See scaling-laws for how pre-training performance scales with N, D, and C, training-data-curation for how raw web text is filtered into usable training data, and next-token-prediction for the causal LM objective in detail.
Related Pages
Sources
- Brown et al. (2020) — Language Models are Few-Shot Learners (GPT-3). NeurIPS 2020
- Devlin et al. (2019) — BERT: Pre-training of Deep Bidirectional Transformers. NAACL 2019
- Radford et al. (2018) — Improving Language Understanding by Generative Pre-Training (GPT). OpenAI Blog
Frequently Asked Questions
Why is pre-training effective for downstream tasks?
Pre-training on diverse text exposes the model to a vast range of linguistic patterns, factual associations, and reasoning chains. The model develops representations that capture syntax, semantics, and world knowledge. When fine-tuned on a downstream task, only a small labeled dataset is needed to specialize these general representations, rather than learning from scratch. This is the 'pre-train then fine-tune' paradigm that has defined NLP since 2018.
What data is used for pre-training?
Large language models are pre-trained on filtered web text (Common Crawl derivatives), books corpora (Books1, Books2), Wikipedia, code repositories (GitHub), scientific papers, and other high-quality text sources.

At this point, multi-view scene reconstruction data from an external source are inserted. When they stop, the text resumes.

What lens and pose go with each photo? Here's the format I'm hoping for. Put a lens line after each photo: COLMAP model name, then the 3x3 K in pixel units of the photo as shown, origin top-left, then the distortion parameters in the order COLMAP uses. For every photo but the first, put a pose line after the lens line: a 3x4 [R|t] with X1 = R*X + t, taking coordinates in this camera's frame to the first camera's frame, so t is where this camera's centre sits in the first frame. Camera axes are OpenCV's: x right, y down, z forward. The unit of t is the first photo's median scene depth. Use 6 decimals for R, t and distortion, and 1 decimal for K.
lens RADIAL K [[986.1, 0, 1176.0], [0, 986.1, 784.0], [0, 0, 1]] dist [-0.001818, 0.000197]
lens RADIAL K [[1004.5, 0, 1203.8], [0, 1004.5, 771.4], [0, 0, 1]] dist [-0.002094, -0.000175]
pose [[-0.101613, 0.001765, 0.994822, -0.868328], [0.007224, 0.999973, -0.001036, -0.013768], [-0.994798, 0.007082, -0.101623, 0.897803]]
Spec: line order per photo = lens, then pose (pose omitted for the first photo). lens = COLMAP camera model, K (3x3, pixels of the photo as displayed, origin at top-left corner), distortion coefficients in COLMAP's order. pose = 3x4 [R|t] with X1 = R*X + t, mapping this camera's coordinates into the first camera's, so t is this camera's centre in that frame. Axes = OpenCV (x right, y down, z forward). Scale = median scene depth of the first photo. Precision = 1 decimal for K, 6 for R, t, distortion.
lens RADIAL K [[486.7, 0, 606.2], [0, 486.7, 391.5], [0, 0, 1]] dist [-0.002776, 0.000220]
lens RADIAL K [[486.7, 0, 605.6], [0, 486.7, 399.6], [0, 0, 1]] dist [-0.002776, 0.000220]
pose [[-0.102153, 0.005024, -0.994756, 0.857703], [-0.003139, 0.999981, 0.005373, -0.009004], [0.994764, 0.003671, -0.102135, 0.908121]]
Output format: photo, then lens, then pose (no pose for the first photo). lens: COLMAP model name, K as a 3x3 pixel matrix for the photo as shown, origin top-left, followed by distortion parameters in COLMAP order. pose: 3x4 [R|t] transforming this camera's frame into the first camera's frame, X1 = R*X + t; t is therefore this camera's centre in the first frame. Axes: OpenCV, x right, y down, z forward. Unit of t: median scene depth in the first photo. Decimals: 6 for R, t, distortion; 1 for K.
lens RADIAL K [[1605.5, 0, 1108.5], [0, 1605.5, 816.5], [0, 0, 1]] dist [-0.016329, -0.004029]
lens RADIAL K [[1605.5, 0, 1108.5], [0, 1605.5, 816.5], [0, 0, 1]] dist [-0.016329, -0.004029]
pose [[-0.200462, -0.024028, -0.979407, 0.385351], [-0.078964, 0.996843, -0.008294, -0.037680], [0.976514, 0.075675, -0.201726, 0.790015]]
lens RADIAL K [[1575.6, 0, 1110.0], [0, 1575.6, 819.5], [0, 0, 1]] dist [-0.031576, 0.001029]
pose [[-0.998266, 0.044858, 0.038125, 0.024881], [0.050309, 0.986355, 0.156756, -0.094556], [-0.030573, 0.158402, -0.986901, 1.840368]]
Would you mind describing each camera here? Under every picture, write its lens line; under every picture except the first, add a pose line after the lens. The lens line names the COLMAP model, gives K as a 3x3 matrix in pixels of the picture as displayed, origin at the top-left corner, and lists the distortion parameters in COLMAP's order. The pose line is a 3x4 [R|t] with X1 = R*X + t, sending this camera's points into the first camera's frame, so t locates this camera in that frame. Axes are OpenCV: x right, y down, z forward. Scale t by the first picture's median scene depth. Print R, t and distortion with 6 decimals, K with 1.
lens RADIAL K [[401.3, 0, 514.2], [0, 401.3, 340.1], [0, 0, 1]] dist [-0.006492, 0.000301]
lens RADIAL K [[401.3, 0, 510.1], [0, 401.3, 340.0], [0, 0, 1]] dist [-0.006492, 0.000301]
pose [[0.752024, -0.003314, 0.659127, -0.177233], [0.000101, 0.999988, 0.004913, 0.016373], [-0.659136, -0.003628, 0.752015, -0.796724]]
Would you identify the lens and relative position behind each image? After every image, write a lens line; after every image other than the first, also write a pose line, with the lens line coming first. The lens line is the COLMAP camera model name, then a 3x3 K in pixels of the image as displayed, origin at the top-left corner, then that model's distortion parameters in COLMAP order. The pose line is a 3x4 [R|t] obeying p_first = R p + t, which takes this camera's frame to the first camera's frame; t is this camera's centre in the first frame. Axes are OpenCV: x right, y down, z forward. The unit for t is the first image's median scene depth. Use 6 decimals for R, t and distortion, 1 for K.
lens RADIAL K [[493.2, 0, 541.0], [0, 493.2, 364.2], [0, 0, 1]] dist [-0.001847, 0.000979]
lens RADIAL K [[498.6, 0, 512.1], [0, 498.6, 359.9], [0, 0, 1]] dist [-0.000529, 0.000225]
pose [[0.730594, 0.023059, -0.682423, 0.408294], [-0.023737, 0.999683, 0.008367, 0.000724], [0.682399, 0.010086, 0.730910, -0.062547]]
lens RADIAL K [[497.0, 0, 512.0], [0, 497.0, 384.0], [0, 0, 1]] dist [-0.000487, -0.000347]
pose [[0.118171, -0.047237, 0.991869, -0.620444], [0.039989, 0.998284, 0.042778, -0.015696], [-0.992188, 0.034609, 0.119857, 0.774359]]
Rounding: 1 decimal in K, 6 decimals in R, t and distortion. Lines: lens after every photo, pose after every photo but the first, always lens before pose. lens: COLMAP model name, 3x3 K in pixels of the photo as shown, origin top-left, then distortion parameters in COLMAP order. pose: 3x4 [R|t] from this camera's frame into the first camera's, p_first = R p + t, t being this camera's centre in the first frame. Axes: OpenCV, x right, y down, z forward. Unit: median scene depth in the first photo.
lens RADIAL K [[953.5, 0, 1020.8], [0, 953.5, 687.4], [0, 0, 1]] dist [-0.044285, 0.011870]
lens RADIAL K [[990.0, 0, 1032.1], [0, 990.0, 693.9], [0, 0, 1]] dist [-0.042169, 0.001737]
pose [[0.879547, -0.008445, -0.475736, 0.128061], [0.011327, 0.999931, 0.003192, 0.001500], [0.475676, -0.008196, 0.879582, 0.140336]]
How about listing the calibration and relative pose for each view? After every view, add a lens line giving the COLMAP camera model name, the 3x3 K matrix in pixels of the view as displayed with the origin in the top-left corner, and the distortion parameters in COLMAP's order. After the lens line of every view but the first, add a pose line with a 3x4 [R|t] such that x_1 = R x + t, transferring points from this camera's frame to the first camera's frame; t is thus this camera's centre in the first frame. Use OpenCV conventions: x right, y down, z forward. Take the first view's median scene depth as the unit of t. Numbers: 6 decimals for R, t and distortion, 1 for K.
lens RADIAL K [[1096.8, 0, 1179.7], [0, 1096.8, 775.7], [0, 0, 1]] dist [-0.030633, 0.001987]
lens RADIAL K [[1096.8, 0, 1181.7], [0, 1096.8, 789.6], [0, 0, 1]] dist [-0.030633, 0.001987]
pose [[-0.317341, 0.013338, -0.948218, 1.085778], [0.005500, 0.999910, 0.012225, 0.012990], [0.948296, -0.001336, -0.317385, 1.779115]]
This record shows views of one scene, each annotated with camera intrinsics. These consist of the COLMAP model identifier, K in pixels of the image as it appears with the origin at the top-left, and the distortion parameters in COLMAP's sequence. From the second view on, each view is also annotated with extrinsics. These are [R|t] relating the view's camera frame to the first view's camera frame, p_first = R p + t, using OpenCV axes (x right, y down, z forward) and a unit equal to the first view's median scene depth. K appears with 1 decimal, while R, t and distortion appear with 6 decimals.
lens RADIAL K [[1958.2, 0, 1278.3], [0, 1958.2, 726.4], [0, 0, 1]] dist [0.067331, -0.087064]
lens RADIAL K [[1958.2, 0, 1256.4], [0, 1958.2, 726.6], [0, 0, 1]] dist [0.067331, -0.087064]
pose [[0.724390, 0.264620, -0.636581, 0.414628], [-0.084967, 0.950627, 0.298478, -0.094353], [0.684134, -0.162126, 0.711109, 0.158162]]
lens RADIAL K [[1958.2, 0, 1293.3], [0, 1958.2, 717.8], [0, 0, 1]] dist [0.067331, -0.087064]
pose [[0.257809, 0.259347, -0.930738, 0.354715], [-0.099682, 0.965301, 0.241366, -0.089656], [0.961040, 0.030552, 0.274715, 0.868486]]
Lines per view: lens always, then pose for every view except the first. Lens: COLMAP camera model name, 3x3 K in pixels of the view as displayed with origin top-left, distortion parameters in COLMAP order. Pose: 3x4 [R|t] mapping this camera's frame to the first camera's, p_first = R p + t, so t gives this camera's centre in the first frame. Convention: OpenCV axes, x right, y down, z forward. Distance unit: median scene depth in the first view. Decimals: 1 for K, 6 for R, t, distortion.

Brown et al. (2020) found that data quality matters significantly — the mix of data sources and filtering applied to Common Crawl substantially affects downstream performance. Typical pre-training corpora for large models contain 1–15 trillion tokens.
How many training steps does pre-training require?
Pre-training step count = D / (B × L) where D = total tokens, B = batch size (tokens), L = sequence length. GPT-3 with 300B tokens, batch size 3.2M tokens: 300B/3.2M ≈ 93,750 steps. For comparison, BERT used ~1M steps at much smaller batch sizes. Modern large-scale pre-training typically runs 250K–1M optimizer steps, with each step processing millions of tokens.